Abstract

This paper presents a scheme aiming at transmitting real-time video to wireless channel with vigorously varying quality, which is in practice the norm rather than the exception. Region of interest (ROI) is an efficient approach to making the video more adaptive to the wireless channel because ROI is the region that human eyes tend to put more attention to than the remainder region (RM). In our proposed scheme, we adopted this feature. The real-time source video stream is divided into two regions, the ROI and the RM regions. The two regions were encoded using H.263 standard codec such that the video transmission is adaptive to the current channel state, which is characterized by the effective data rate that varies from tens of kilobits per second to hundreds of kilobits per second.
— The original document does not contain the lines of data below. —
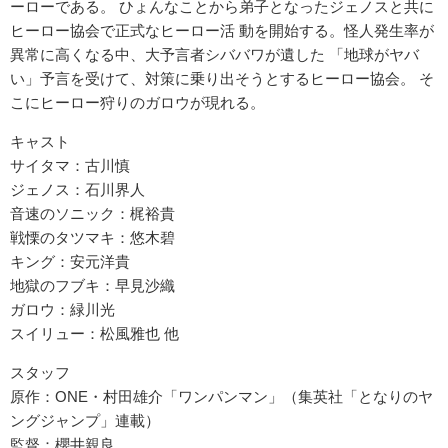
ーローである。 ひょんなことから弟子となったジェノスと共に
ヒーロー協会で正式なヒーロー活 動を開始する。怪人発生率が
異常に高くなる中、大予言者シババワが遺した 「地球がヤバ
い」予言を受けて、対策に乗り出そうとするヒーロー協会。 そ
こにヒーロー狩りのガロウが現れる。
キャスト
サイタマ：古川慎
ジェノス：石川界人
音速のソニック：梶裕貴
戦慄のタツマキ：悠木碧
キング：安元洋貴
地獄のフブキ：早見沙織
ガロウ：緑川光
スイリュー：松風雅也 他
スタッフ
原作：ONE・村田雄介「ワンパンマン」（集英社「となりのヤ
ングジャンプ」連載）
監督：櫻井親良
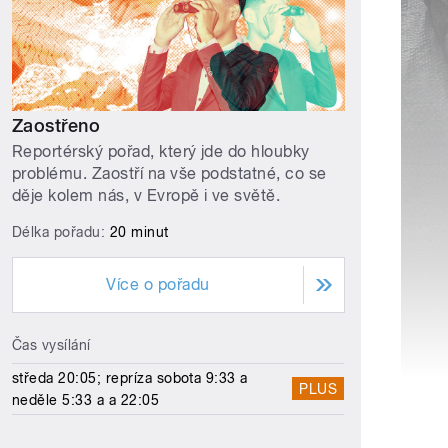
Zaostřeno
Reportérský pořad, který jde do hloubky
problému. Zaostří na vše podstatné, co se
děje kolem nás, v Evropě i ve světě.
Délka pořadu:
20 minut
Více o pořadu
Čas vysílání
středa 20:05; repríza sobota 9:33 a
PLUS
neděle 5:33 a a 22:05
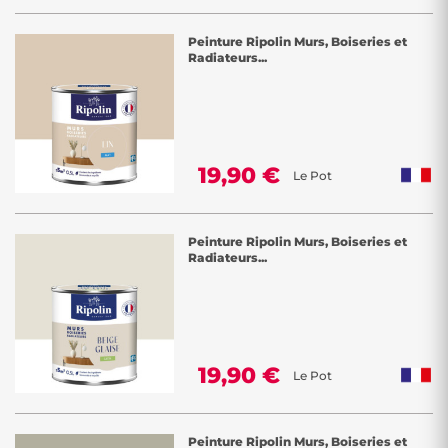
Peinture Ripolin Murs, Boiseries et
Radiateurs...
19,90 €
Le Pot
Peinture Ripolin Murs, Boiseries et
Radiateurs...
19,90 €
Le Pot
Peinture Ripolin Murs, Boiseries et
Channel state parameters are fed back to the source coder to adjust the compression ratio as well as the intra/inter options of the encoders. Results including frame loss probability, compression characteristics, peak signal to noise ratio (PSNR) against channel states are given, indicating that the resulting adaptive video codec can respond judiciously to time-varying channel quality. Our scheme is evaluated together with a ROI-enabled moving picture coding standard JPEG2000. Using the features provided in JPEG2000, we have made the JPEG2000 codec adaptive to the vigorously varying wireless channel and then compared it with the H.263 scheme. Our technique is suitable for a broad area of applications including real-time news reporting and video conferencing.